In 1884, at the Wealaka Mission, Denton married Col. Lee W. Lindsey (born 1845, Ohio). He served in an Ohio regiment of cavalry during the Civil War. After peace was restored, he moved South, living for several years in Alabama. He supervised the quarrying of stone for building the first machine shops at Birmingham. After becoming a building contractor, during the 1870s, he moved to the Muscogee Nation, Indian Territory. Col. Lindsey completed the walls and enclosure of the Creek Council House at Okmulgee.

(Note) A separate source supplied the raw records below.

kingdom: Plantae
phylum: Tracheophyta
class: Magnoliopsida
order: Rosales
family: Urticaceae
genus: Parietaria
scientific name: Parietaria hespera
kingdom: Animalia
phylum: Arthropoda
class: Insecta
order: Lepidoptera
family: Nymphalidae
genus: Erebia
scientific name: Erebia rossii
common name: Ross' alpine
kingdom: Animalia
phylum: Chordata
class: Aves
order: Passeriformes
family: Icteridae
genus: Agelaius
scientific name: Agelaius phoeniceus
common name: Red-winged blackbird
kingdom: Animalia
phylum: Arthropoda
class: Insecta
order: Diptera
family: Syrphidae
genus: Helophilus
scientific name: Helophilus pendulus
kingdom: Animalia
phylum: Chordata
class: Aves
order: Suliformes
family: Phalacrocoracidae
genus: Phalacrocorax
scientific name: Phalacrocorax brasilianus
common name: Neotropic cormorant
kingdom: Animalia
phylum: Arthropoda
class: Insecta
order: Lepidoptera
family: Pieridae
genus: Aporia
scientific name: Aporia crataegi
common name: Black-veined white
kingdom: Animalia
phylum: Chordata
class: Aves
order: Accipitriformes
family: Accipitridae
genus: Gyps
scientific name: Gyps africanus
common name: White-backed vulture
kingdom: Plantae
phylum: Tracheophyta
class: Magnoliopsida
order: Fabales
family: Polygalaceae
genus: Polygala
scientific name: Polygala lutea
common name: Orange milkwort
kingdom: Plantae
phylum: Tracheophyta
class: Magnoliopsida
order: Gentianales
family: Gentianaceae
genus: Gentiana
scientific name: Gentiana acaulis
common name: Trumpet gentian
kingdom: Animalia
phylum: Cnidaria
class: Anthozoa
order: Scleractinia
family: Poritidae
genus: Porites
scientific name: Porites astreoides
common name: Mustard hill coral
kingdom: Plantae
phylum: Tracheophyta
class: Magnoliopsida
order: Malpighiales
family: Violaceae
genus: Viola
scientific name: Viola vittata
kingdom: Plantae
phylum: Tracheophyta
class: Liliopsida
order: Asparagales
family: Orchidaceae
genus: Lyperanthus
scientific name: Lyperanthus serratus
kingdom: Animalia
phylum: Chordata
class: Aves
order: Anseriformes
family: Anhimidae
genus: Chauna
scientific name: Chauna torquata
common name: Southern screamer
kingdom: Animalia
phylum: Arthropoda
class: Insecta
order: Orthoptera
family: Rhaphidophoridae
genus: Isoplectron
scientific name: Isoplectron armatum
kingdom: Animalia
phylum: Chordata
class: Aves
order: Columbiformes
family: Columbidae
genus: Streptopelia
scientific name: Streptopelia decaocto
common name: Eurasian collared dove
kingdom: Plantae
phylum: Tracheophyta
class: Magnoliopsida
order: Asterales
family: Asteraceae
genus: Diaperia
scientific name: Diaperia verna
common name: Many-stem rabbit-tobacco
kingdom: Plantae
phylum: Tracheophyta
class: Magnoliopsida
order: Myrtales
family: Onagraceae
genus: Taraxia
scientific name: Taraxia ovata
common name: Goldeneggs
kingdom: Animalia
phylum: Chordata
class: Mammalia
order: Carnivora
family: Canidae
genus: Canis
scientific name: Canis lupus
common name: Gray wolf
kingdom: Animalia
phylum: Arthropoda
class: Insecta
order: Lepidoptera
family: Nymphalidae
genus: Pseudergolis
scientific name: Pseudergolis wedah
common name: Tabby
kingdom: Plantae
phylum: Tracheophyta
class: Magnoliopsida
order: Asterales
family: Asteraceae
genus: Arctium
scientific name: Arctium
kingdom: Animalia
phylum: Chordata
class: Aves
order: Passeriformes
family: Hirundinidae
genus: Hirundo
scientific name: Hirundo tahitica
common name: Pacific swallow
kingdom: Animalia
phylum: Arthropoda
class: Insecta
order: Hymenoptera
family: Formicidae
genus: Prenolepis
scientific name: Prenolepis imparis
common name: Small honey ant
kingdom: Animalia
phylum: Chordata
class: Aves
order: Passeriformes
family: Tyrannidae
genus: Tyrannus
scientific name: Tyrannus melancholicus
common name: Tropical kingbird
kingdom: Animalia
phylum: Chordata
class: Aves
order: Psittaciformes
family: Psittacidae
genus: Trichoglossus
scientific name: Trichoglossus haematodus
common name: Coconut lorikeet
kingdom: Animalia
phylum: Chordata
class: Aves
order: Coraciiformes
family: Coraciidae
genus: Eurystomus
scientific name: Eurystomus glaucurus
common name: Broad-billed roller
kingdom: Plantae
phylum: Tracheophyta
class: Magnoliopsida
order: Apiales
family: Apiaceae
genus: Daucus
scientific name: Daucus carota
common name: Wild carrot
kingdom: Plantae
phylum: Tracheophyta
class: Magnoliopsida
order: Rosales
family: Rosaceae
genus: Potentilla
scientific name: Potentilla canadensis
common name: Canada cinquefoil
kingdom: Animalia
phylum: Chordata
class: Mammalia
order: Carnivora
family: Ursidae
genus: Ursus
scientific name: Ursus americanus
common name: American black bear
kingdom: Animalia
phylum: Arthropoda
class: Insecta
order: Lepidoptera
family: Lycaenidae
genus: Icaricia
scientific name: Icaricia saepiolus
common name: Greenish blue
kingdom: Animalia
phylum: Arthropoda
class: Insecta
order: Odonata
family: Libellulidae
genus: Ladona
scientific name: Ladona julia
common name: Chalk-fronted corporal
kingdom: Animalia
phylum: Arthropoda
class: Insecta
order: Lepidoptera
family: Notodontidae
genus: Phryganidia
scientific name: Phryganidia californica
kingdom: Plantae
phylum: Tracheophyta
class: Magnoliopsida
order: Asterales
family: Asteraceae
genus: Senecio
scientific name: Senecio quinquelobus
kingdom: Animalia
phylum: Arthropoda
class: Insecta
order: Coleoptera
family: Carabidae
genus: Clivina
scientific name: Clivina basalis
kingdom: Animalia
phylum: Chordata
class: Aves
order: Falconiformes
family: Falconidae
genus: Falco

The couple moved to Tulsa in 1886. For many years, they were central figures in the political and civic life of Northeastern Oklahoma. After her marriage and at the solicitation of her friends, Lindsey took a position of teacher in the public schools of Oklahoma. The State Board of Education did not require her to take the customary examination for the position.

==Organizer==
Lindsey lived in Tulsa for 28 years. She led many woman's organizations in the city, and also did individual charity work for years. She visited the sick, personally secured donations for the needy, and practically did the work of a humane officer. She organized the Humane society. Her interest in charitable work attracted the attention of state officials. Oklahoma Governor Charles N. Haskell appointed her as the Oklahoma delegate to the International Tuberculosis Conference held at Washington, D.C., and she was sent to numerous state charity associations. She secured the donation of a tract of land to establish a Florence Crittenton Home for Fallen Girls at Tulsa. Failing health prevented her from completing its construction.

For years, Lindsey was active in the Women's Presbyterian Board of Foreign Missions of the Southwest. She was an ardent church worker and at one time was the oldest member of the First Presbyterian church in Tulsa.

She became a member of the WCTU and organized a union chapter in her city. From that time until statehood, she was president of the Indian Territory WCTU. She later served as vice-president of the Oklahoma organization, president of the Tulsa County and the local union, and for one year edited the official organ of the Indian Territory WCTU. At the World's Convention of the WCTU held in Boston, Lindsey was introduced to the assembly of women from all nations as a "real native of America".

When Lindsey established the Tulsa chapter of the WCTU, she effectively organized the city's first woman's club. The National WCTU was the first woman's club organized in America. She arranged for a police matron to be appointed in the city, also a first for the state, to assist girls being taken to court. When she met with the city council to propose the office, Lindsey had the preliminaries so well planned that the office was approved and the woman she recommended was hired and commissioned to begin work the following morning. She also served as vice-president of the Women's National Rivers and Harbors Congress.

Lindsey also organized both the Maccabees and the Woman's Relief Corps in Tulsa. She was a member of the executive board of the latter organization. One year, she audited the local chapter's books in Atlantic City. She attended nine national Grand Army of the Republic assemblies.

Lindsey was strongly interested in the preservation of Native American landmarks, especially the Creek Capitol Building at Okmulgee. She encouraged it to be adapted as a museum for the preservation and interpretation of Creek relics. Her husband built the stone wall around the building and planted trees around it. She taught a term of school in one of its rooms.

==Legacy==
Inducted into the Oklahoma Hall of Fame in 1937, she later died on December 22, 1943, in Tulsa, aged 83. The Lilah Lindsey School was named in 1957 in her honor.